(Dataset records)
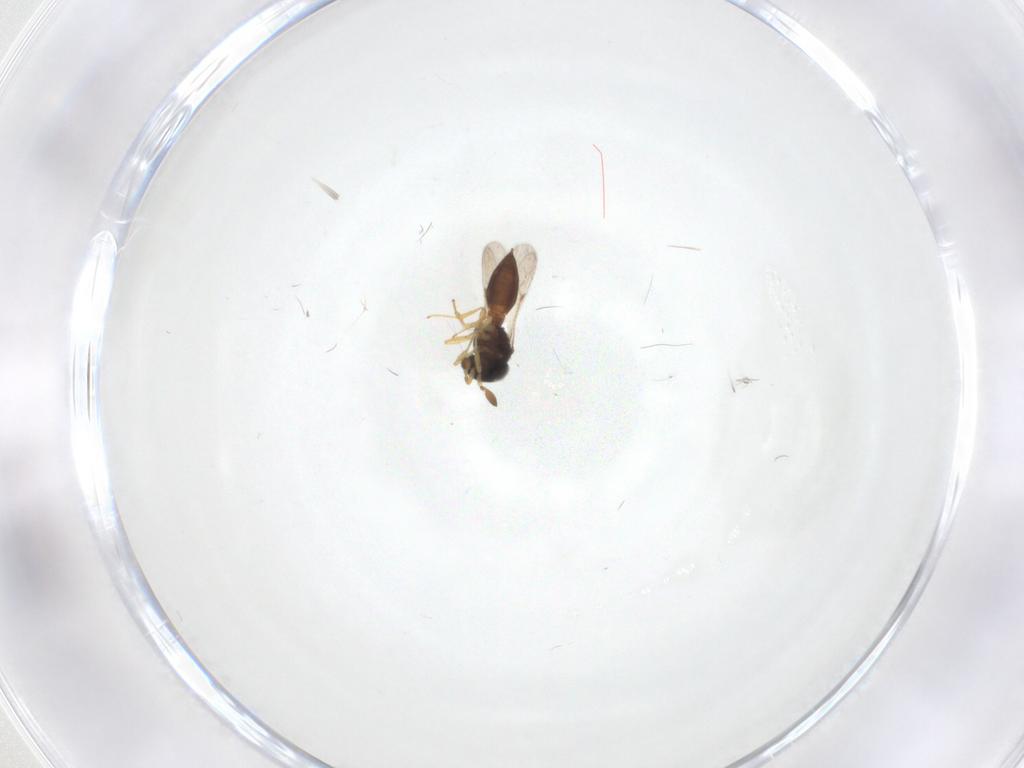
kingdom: Animalia
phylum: Arthropoda
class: Insecta
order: Hymenoptera
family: Scelionidae
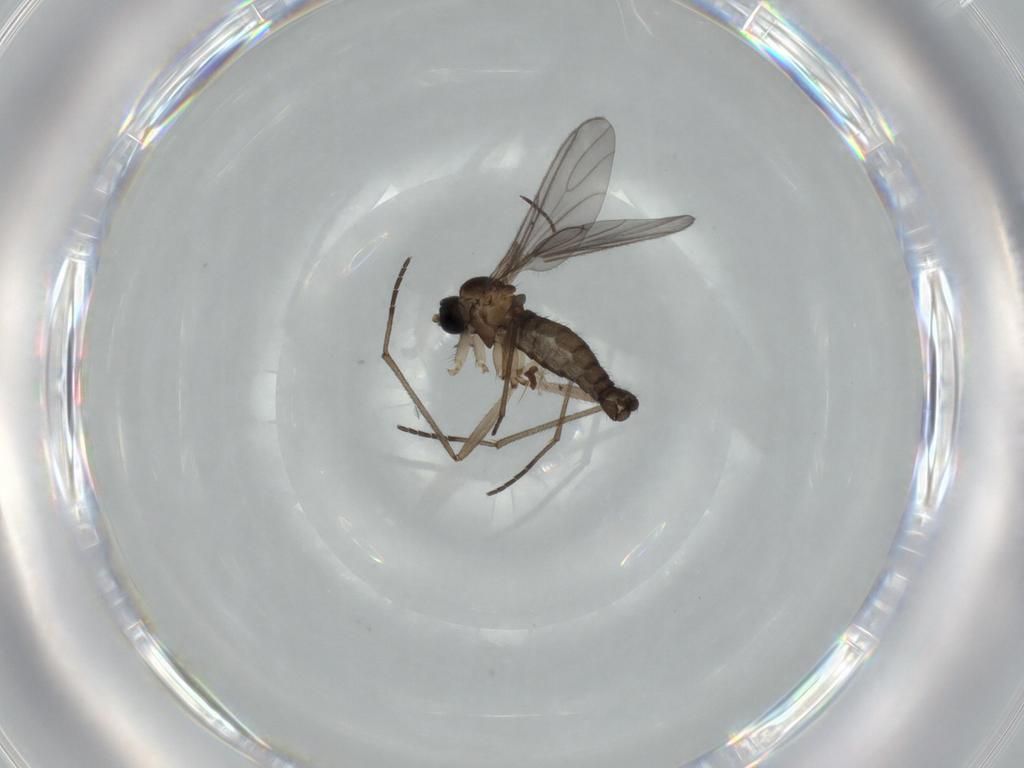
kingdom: Animalia
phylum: Arthropoda
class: Insecta
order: Diptera
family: Sciaridae
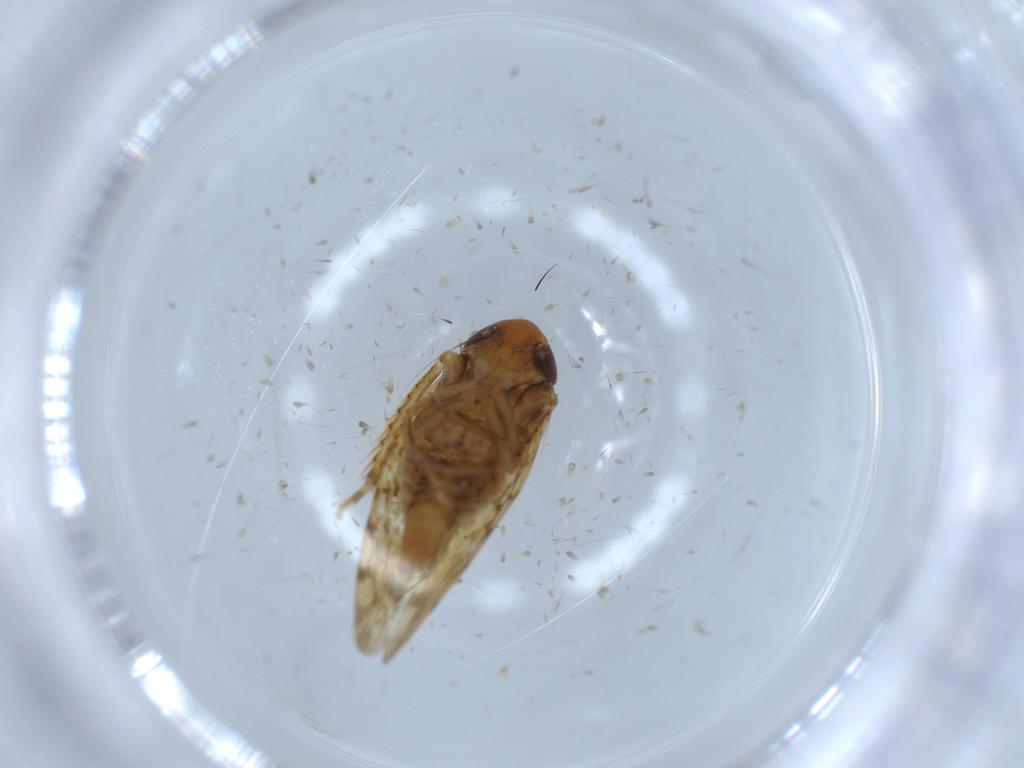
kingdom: Animalia
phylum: Arthropoda
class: Insecta
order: Hemiptera
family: Cicadellidae
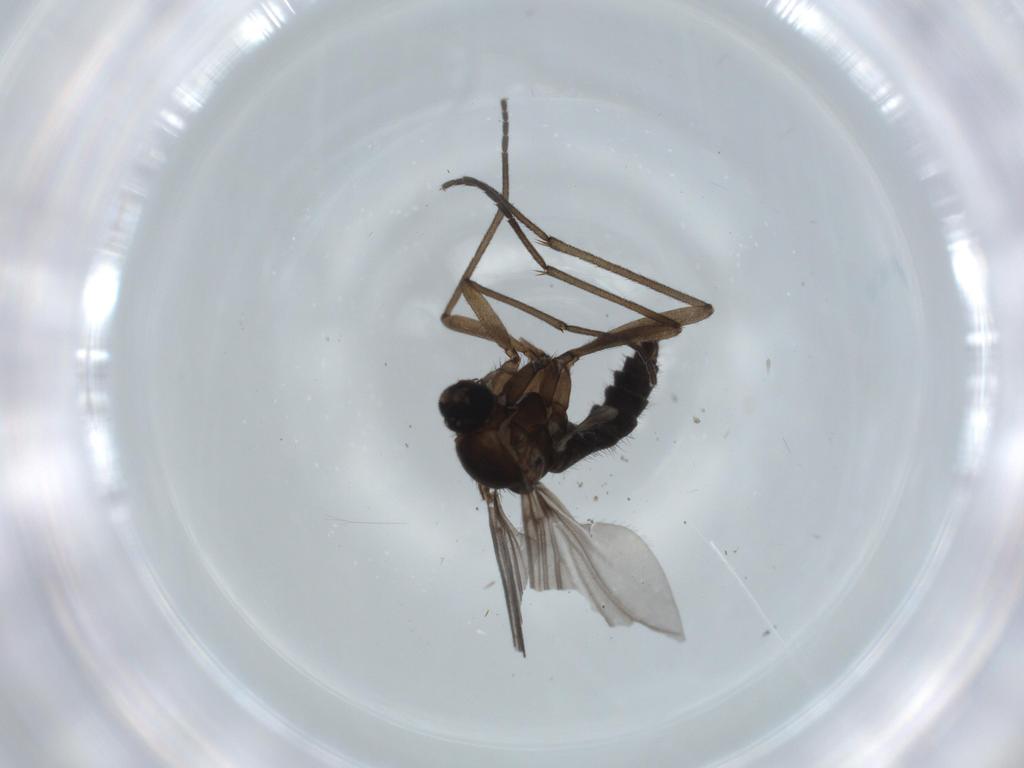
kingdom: Animalia
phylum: Arthropoda
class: Insecta
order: Diptera
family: Sciaridae
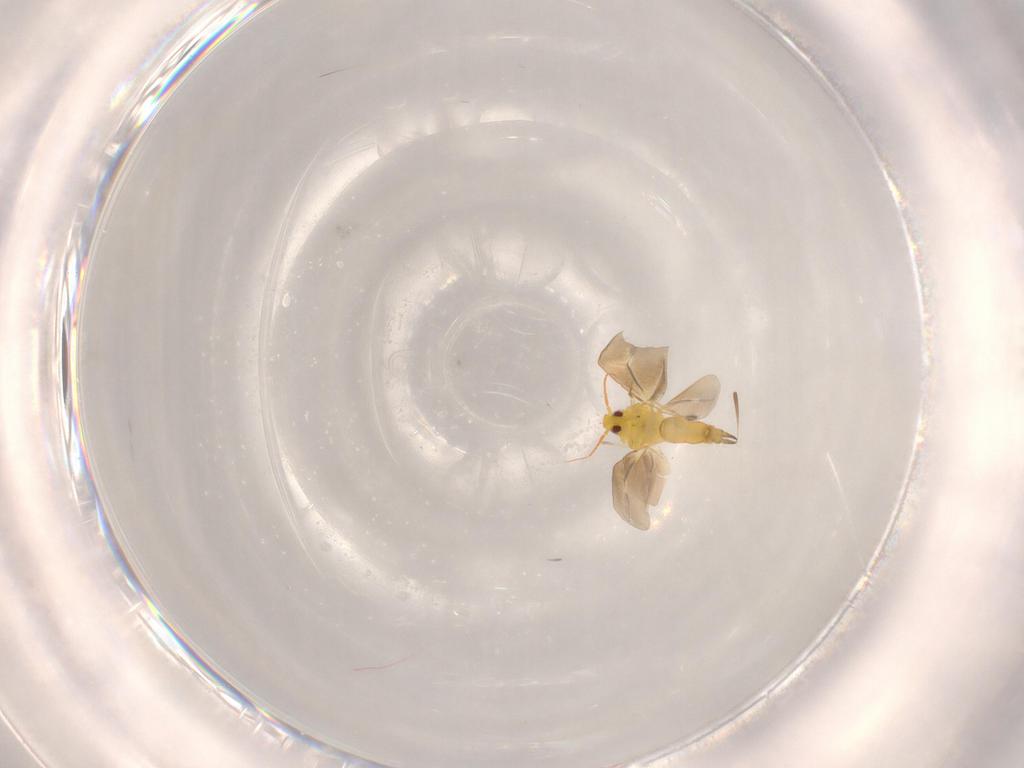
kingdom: Animalia
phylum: Arthropoda
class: Insecta
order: Hemiptera
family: Aleyrodidae
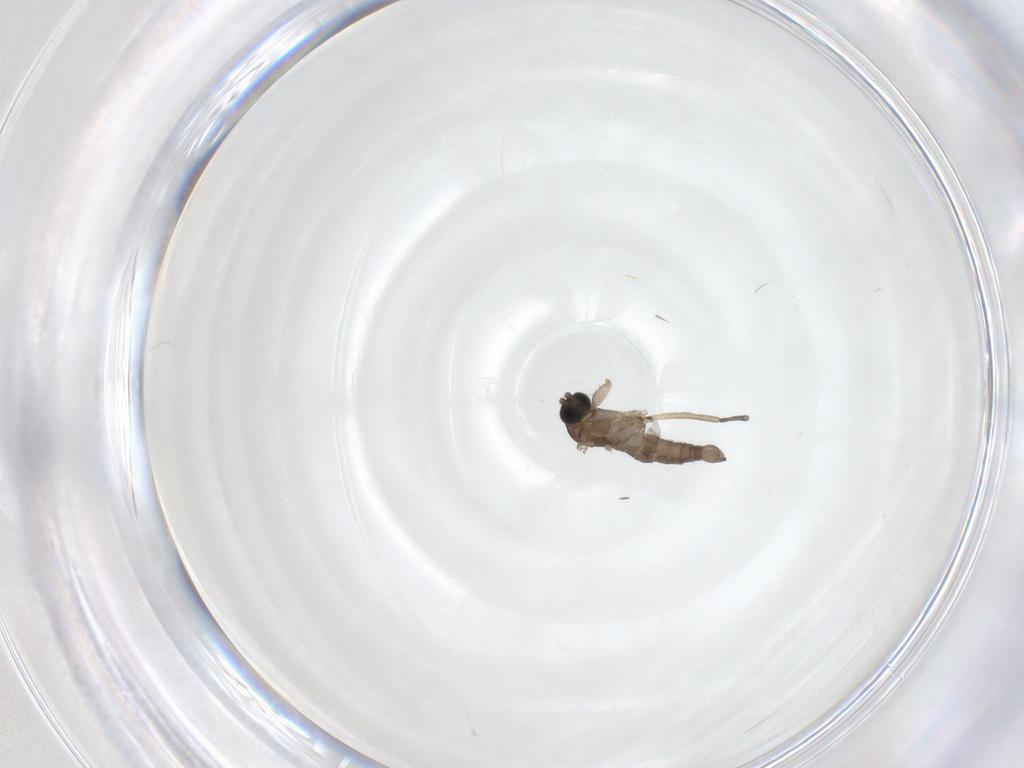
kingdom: Animalia
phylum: Arthropoda
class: Insecta
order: Diptera
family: Sciaridae
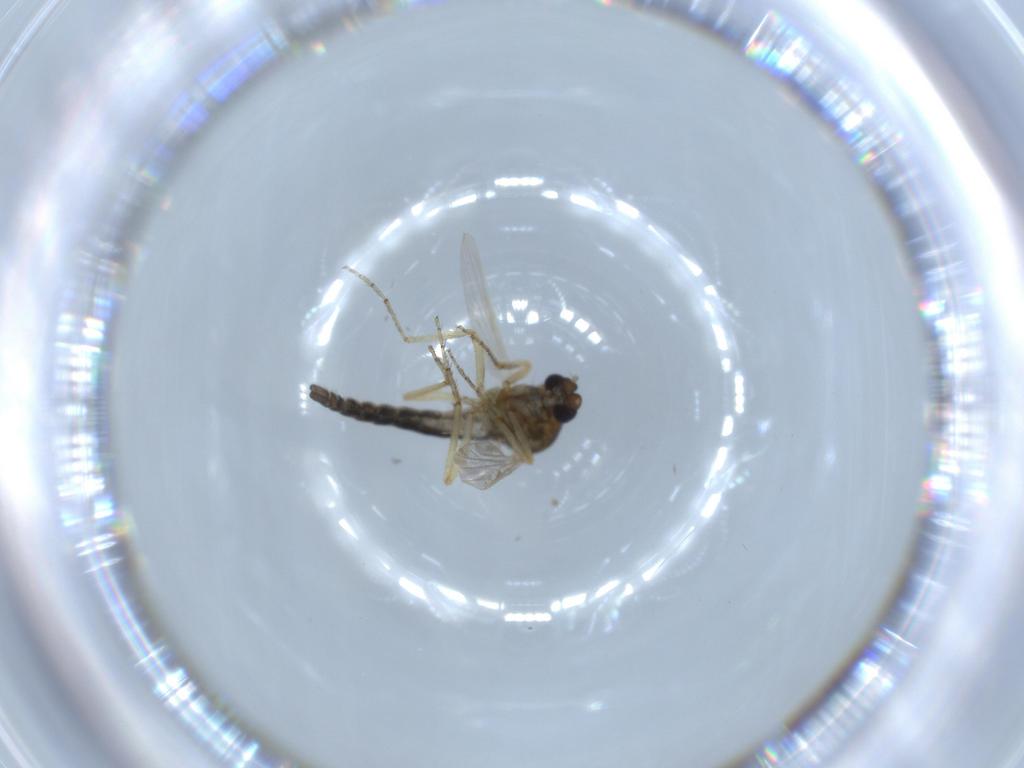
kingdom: Animalia
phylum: Arthropoda
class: Insecta
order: Diptera
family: Ceratopogonidae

**SHORT TASK:** Please copy every line of the listing above word for word, leaving out the pictures.

**IN RESPONSE:**
kingdom: Animalia
phylum: Arthropoda
class: Insecta
order: Hymenoptera
family: Scelionidae
kingdom: Animalia
phylum: Arthropoda
class: Insecta
order: Diptera
family: Sciaridae
kingdom: Animalia
phylum: Arthropoda
class: Insecta
order: Hemiptera
family: Cicadellidae
kingdom: Animalia
phylum: Arthropoda
class: Insecta
order: Diptera
family: Sciaridae
kingdom: Animalia
phylum: Arthropoda
class: Insecta
order: Hemiptera
family: Aleyrodidae
kingdom: Animalia
phylum: Arthropoda
class: Insecta
order: Diptera
family: Sciaridae
kingdom: Animalia
phylum: Arthropoda
class: Insecta
order: Diptera
family: Ceratopogonidae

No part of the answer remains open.